In this set of field equations, the notations ∇ and □ are, respectively introduced for the covariant derivative and the d’Alembert operator defined by $\square ={\partial }_{\mu }\left(\sqrt{-g}{g}^{\mu \nu }{\partial }_{\nu }\right)/\sqrt{-g}$. Further, the function f with subscripts refer to the derivatives given by $f_{\mathcal{R}}(\mathcal{R},\mathcal{T})=\partial f(\mathcal{R},\mathcal{T})/\partial \mathcal{R}$ and $f_T(\mathcal{R},\mathcal{T})=\partial f(\mathcal{R},\mathcal{T})/\partial \mathcal{T}$. In addition, the term ${\Theta }_{\mu \nu }$ is defined by

$${\Theta }_{\mu \nu }=\frac{g^{\alpha \beta }\delta {\mathcal{T}}_{\mu \nu }}{\delta g^{\mu \nu }}=-2{\mathcal{T}}_{\mu \nu }+g_{\mu \nu }{\mathcal{L}}_{\mathrm{m}}-2g^{\alpha \beta }\frac{{\partial }^2{\mathcal{L}}_{\mathrm{m}}}{\partial g^{\mu \nu }\partial g^{\alpha \beta }}.$$

For this work, we assume the matter contents as anisotropic fluid distribution defined by the following energy-momentum tensor

$${\mathcal{T}}_{\mu \nu }=(\rho +p_t){\upsilon }_{\mu }{\upsilon }_{\nu }-p_t{\mathrm{g}}_{\mu \nu }+(p_r-p_t){\xi }_{\mu }{\xi }_{\nu },$$

(3)

where ${\upsilon }_{\mu }$ and ${\xi }_{\mu }$ represent the 4-velocity vectors defined by ${\upsilon }^{\mu }=e^{-\mu }{\delta }_0^{\mu }$ and ${\xi }^{\mu }=e^{-\nu }{\delta }_1^{\mu }$ which satisfy the relations ${\upsilon }^{\mu }{\upsilon }_{\mu }=-{\xi }^{\mu }{\xi }_{\mu }=1$. Here $\rho ,p_r$ and $p_t$ are the notations for ordinary matter density, radial and tangential pressures, respectively.

To do –
1) In the passage on field equations, reproduce word for word the span from "For this work, we" to "tangential pressures, respectively.".
2) Pick up the passage on field equations after its final sentence and keep writing it.

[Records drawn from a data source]

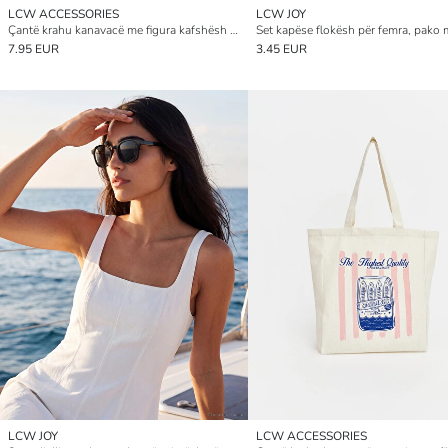
LCW ACCESSORIES
LCW JOY
Çantë krahu kanavacë me figura kafshësh për gra
7.95 EUR
3.45 EUR
LCW JOY
LCW ACCESSORIES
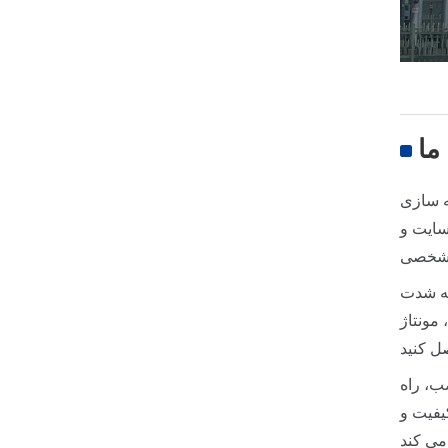
ما
ه سازی
سایت و
ی شخصی
به شدت
 مونتاژ
ب، راه
یفیت و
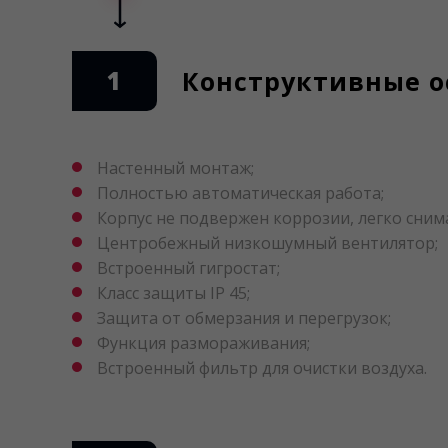
1
Конструктивные ос
Настенный монтаж;
Полностью автоматическая работа;
Корпус не подвержен коррозии, легко снима
Центробежный низкошумный вентилятор;
Встроенный гигростат;
Класс защиты IP 45;
Защита от обмерзания и перегрузок;
Функция размораживания;
Встроенный фильтр для очистки воздуха.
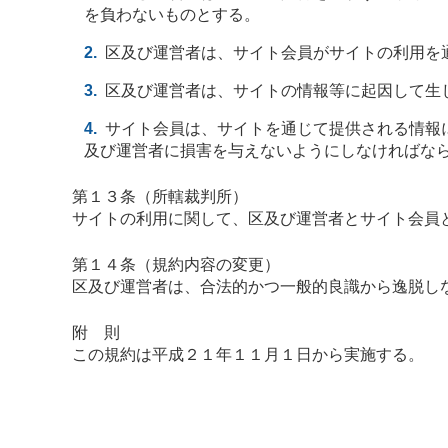
を負わないものとする。
区及び運営者は、サイト会員がサイトの利用を
区及び運営者は、サイトの情報等に起因して生
サイト会員は、サイトを通じて提供される情報
及び運営者に損害を与えないようにしなければな
第１３条（所轄裁判所）
サイトの利用に関して、区及び運営者とサイト会員
第１４条（規約内容の変更）
区及び運営者は、合法的かつ一般的良識から逸脱し
附 則
この規約は平成２１年１１月１日から実施する。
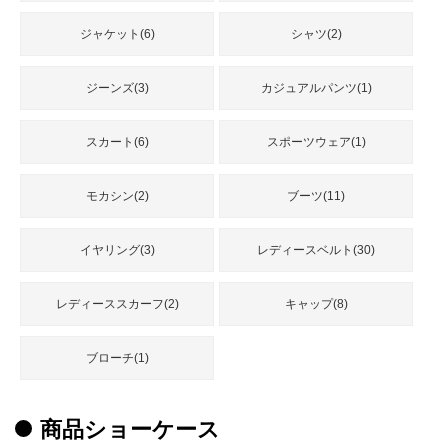
品
ジャケット(6)
シャツ(2)
人
ジーンズ(3)
カジュアルパンツ(1)
気
商
品
スカート(6)
スポーツウェア(1)
モカシン(2)
ブーツ(11)
セ
ー
イヤリング(3)
レディースベルト(30)
ル
商
品
レディーススカーフ(2)
キャップ(8)
ブローチ(1)
商品ショーケース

Responses in order –
1)
For this work, we assume the matter contents as anisotropic fluid distribution defined by the following energy-momentum tensor

$${\mathcal{T}}_{\mu \nu }=(\rho +p_t){\upsilon }_{\mu }{\upsilon }_{\nu }-p_t{\mathrm{g}}_{\mu \nu }+(p_r-p_t){\xi }_{\mu }{\xi }_{\nu },$$

(3)

where ${\upsilon }_{\mu }$ and ${\xi }_{\mu }$ represent the 4-velocity vectors defined by ${\upsilon }^{\mu }=e^{-\mu }{\delta }_0^{\mu }$ and ${\xi }^{\mu }=e^{-\nu }{\delta }_1^{\mu }$ which satisfy the relations ${\upsilon }^{\mu }{\upsilon }_{\mu }=-{\xi }^{\mu }{\xi }_{\mu }=1$. Here $\rho ,p_r$ and $p_t$ are the notations for ordinary matter density, radial and tangential pressures, respectively.

2)
The set of field Equation (2) can be further arranged to the following form:

$$\begin{array}{c}\hfill {\mathrm{G}}_{\mu \nu }=\frac{1}{f_{\mathcal{R}}(\mathcal{R},\mathcal{T})}\left((8\pi +f_{\mathcal{T}}(\mathcal{R},\mathcal{T})){\mathcal{T}}_{\mu \nu }+({\nabla }_{\mu }{\nabla }_{\nu }-g_{\mu \nu }\square )f_{\mathcal{R}}(\mathcal{R},\mathcal{T})\frac{1}{2}(f(\mathcal{R},\mathcal{T})-\mathcal{R}{f}_{\mathcal{R}}(\mathcal{R},\mathcal{T}))g_{\mu \nu }-\rho g_{\mu \nu }{f}_{\mathcal{T}}(\mathcal{R},\mathcal{T})\right).\end{array}$$

(4)

The geometry of an object exhibiting static and spherically symmetry properties is defined by the line element given by

$$d{s}^2=-e^{\mu \left(r\right)}d{t}^2+e^{\nu \left(r\right)}d{r}^2+r^{2}d{\Omega }^2,$$

(5)

where $d{\Omega }^2=d{\theta }^2+si{n}^2\theta d{\varphi }^2$. Further, we consider an interesting and simple linear model of $f(\mathcal{R},\mathcal{T})$ modified theory which is defined by

$$f(\mathcal{R},\mathcal{T})=\mathcal{R}+\lambda \mathcal{T}.$$

(6)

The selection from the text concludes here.